Europa wirkt gegen Gender Pay Gap

Europa wirkt gegen Gender Pay Gap

29.01.2021, 20:54
Gleichheit in der Bezahlung

Gute Nachrichten! Das Bundesarbeitsgericht hat vor ein paar Tagen einen großen Schritt in Richtung gleicher Lohn für gleiche Arbeit gemacht: In Zukunft müssen Arbeitgeber beweisen, warum unterschiedlicher Lohn für Männer und Frauen bei gleicher Tätigkeit sachlich gerechtfertigt ist. Dabei stützt sich das Gericht auf den europarechtlichen Hintergrund einer Vorschrift im Allgemeinen Gleichbehandlungsgesetz (AGG). In den europäischen Verträgen und verschiedenen Richtlinien wird dies nämlich ausdrücklich eingefordert. Danke liebe EU!

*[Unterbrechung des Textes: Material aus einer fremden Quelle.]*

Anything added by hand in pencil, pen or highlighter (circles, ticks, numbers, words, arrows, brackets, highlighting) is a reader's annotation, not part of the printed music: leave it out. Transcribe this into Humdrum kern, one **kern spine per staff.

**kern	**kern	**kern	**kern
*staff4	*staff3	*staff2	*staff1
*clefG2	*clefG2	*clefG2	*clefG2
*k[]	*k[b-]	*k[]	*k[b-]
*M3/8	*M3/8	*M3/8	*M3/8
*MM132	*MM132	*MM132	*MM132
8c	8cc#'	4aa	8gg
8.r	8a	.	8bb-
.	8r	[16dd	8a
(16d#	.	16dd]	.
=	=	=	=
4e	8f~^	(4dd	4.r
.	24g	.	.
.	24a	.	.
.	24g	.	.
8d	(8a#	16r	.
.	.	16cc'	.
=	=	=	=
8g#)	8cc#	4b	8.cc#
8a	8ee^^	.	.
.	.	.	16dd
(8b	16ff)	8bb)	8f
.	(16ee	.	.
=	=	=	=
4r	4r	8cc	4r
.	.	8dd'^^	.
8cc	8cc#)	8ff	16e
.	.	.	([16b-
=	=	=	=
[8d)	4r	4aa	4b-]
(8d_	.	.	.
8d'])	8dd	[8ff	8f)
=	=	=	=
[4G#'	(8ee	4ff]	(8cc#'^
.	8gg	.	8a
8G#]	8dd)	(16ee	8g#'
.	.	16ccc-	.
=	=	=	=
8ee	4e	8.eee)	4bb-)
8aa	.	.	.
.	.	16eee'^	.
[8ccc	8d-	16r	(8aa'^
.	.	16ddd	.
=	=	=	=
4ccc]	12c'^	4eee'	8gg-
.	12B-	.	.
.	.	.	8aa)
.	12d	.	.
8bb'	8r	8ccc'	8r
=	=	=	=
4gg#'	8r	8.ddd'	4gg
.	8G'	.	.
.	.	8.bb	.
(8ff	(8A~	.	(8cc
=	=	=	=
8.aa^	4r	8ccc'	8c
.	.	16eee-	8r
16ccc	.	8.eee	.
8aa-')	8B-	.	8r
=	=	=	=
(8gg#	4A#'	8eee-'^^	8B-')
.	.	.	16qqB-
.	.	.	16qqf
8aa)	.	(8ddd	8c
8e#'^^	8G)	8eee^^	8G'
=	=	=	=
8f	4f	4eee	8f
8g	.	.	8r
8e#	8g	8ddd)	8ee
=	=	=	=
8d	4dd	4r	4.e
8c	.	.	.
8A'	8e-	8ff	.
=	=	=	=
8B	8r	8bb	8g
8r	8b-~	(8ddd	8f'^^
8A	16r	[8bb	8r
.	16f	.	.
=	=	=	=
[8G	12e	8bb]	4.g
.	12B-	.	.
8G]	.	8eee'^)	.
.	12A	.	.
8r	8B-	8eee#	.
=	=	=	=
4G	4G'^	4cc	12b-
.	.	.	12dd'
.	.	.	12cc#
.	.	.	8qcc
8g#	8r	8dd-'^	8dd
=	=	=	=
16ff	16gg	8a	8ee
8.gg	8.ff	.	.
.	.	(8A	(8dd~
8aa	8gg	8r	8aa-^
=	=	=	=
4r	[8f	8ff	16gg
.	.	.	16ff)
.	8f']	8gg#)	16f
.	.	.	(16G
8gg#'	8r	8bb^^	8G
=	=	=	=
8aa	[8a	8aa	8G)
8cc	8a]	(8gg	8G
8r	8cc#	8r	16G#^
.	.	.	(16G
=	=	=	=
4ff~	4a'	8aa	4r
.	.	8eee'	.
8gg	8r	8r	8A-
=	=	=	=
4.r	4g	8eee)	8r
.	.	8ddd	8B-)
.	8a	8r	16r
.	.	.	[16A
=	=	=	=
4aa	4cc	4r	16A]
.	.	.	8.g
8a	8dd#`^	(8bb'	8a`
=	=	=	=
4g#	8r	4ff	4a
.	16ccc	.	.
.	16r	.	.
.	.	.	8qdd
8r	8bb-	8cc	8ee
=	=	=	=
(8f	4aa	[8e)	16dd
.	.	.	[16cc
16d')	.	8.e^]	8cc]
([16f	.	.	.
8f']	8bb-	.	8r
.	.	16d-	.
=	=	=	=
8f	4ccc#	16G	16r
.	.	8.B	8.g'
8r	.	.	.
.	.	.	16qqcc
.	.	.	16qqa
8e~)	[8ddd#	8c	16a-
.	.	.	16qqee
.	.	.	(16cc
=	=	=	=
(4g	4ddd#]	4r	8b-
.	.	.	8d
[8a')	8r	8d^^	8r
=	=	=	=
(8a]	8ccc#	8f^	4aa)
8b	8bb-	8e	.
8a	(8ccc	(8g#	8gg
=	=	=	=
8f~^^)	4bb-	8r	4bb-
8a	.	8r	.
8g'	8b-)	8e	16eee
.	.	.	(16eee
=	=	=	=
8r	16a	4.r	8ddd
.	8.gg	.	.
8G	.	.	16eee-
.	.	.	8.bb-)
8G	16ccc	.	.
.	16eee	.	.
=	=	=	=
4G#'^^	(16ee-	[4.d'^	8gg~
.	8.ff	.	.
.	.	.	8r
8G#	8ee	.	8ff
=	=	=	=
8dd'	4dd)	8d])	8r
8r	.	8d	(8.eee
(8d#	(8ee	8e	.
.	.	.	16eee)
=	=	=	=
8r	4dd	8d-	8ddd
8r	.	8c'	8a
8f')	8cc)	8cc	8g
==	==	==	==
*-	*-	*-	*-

Deep Dive: juristischer Hintergrund

Die Entscheidung drehte sich um einen Fall auf Grundlage des Entgelttransparenzgesetzes. Eine Arbeitnehmerin hatte in Anwendung dessen eine ungleiche Bezahlung gegenüber gleich qualifizierten männlichen Kollegen feststellen lassen. Nun stellte sich die Frage, wer für den Beweis dessen verantwortlich sein sollte, dass hierin eine oder auch keine versteckte Diskriminierung lag, sondern ein sachlicher Grund bestand. Das Bundesarbeitsgericht wies die Beweislast hierfür nun dem Arbeitgeber zu. Es stützte sich dabei maßgeblich auf § 22 des Allgemeinen Gleichbehandlungsgesetzes (AGG) in europarechtskonformer Auslegung. Denn das Gesetz geht auf verschiedene EU–Richtlinien zurück und setzt diese in deutsches Recht um. Dabei müssen die Vorgaben und Wertungen der Richtlinien Berücksichtigung finden. Dies gilt für Ausgestaltung und Auslegung solcher Gesetze. Hierfür sah das Gericht nun eine Beweislastverteilung zulasten des Arbeitsgebers als notwendig an.

Perspektive: Mehr Lohngleichheit

Als Folge des Urteils ist mehr Lohngleichheit zu erwarten. Einerseits dürfte das Urteil an sich schon dazu führen, dass ArbeitgeberInnen in Zukunft derartige Ungleichbehandlungen zu vermeiden suchen. Gleichzeitig verbessert es auch die prozessualen Erfolgsaussichten im Konfliktfall erheblich. Oft ist vor Gericht gerade die Verteilung der Beweislast entscheidend für den Ausgang eines Prozesses. Wir freuen uns, dass dieser längst überfällige Impuls aus Europa kommt. Beim Verbraucherschutz, Umweltschutz und dem Abbau von Diskriminierung kann man sich auf Europa verlassen. Damit das auch so bleibt, treten wir weiter für eine progressive paneuropäische Politik ein.